What you will do:
Nothing but the lines from the one containing "right knee: (581, 383, -37)" through the last line of the records belongs in the answer, copied exactly and with the pictures left out.
____ Source records
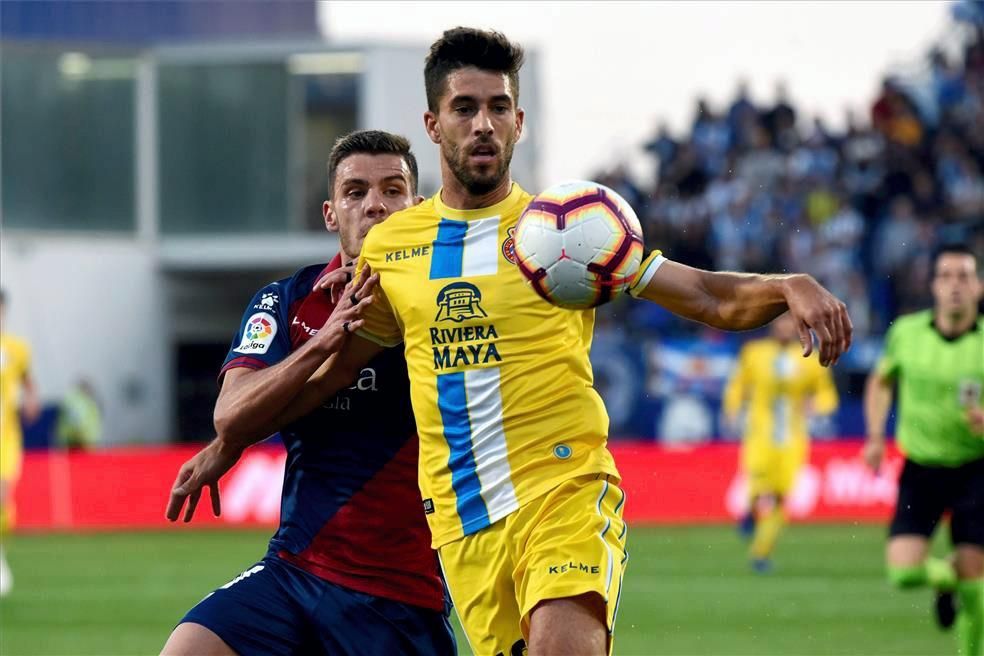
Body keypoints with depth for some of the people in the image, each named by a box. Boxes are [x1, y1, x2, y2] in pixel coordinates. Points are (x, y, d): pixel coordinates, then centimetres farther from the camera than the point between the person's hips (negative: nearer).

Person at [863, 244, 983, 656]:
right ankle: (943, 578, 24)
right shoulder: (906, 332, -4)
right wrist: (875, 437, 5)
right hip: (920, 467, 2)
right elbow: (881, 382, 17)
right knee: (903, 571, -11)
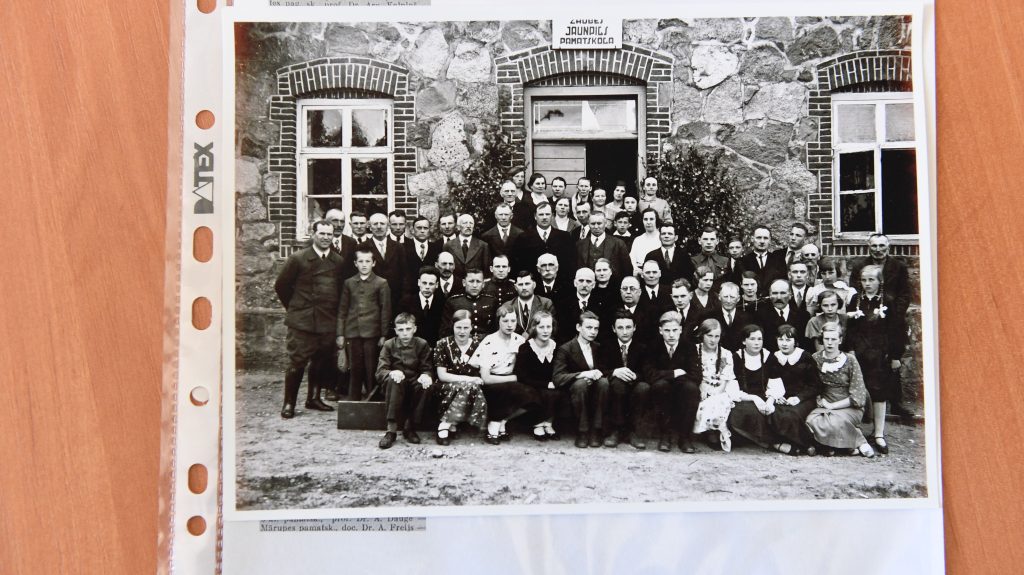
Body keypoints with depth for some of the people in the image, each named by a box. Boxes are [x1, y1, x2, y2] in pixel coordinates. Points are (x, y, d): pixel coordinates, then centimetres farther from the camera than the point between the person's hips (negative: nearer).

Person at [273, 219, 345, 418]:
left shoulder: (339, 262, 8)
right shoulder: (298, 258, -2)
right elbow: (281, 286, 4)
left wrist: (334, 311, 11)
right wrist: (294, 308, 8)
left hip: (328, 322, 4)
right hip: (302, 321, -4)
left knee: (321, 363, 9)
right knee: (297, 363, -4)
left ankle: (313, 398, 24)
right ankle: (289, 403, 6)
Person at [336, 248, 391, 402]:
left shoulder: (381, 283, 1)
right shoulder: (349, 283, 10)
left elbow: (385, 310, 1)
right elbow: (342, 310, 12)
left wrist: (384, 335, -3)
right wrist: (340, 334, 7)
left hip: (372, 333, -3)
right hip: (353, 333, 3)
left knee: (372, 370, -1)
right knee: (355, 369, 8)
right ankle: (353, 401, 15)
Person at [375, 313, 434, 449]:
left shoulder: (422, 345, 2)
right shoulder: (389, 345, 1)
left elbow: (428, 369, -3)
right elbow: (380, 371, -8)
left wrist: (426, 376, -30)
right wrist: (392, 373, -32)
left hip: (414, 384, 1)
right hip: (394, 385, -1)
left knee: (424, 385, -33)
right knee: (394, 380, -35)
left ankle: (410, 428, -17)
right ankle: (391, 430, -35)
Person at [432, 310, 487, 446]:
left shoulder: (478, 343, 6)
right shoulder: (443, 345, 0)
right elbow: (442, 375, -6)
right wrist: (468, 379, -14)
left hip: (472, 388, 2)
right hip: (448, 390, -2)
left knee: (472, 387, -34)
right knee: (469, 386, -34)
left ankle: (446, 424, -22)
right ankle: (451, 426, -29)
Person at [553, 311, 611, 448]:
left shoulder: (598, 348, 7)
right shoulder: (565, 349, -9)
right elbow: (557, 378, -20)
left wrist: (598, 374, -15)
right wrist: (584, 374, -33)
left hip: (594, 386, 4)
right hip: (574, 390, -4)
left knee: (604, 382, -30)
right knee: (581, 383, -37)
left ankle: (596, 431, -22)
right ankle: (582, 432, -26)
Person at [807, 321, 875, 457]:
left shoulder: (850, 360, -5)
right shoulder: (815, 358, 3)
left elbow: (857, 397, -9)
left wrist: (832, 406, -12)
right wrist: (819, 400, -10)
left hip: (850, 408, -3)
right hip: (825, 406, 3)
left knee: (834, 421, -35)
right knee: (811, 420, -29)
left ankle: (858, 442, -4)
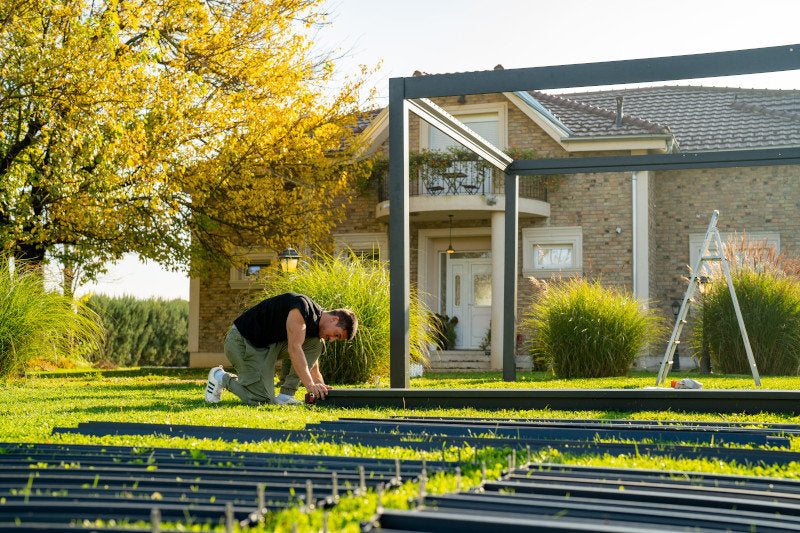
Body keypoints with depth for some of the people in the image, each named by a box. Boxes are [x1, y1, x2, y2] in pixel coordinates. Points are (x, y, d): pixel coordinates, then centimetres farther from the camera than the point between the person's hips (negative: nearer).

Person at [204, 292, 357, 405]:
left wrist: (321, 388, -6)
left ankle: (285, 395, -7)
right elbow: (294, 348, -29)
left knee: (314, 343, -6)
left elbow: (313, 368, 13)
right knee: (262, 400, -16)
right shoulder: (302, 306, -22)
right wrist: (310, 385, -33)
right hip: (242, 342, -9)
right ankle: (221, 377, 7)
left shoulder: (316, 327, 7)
________
Result of the task:
right knee: (581, 383, -37)
left ankle: (596, 431, -22)
right ankle: (582, 432, -26)
Person at [807, 321, 875, 457]:
left shoulder: (850, 360, -5)
right shoulder: (815, 358, 3)
left elbow: (857, 397, -9)
left wrist: (832, 406, -12)
right wrist: (819, 400, -10)
left hip: (850, 408, -3)
right hip: (825, 406, 3)
left knee: (834, 421, -35)
right knee: (811, 420, -29)
left ankle: (858, 442, -4)
Body keypoints with depth for some of the people in the image, each named by a box. Boxes are [x1, y1, x2, y2] in pixel coordinates. Points are (x, y, d): pixel coordinates, then centimetres farther from the camera than the point between the person's hips (negative: nearer).

Person at [204, 292, 357, 405]:
left wrist: (321, 388, -6)
left ankle: (285, 395, -7)
right elbow: (294, 348, -29)
left knee: (314, 343, -6)
left elbow: (313, 368, 13)
right knee: (262, 400, -16)
right shoulder: (302, 306, -22)
right wrist: (310, 385, -33)
right hip: (242, 342, -9)
right ankle: (221, 377, 7)
left shoulder: (316, 327, 7)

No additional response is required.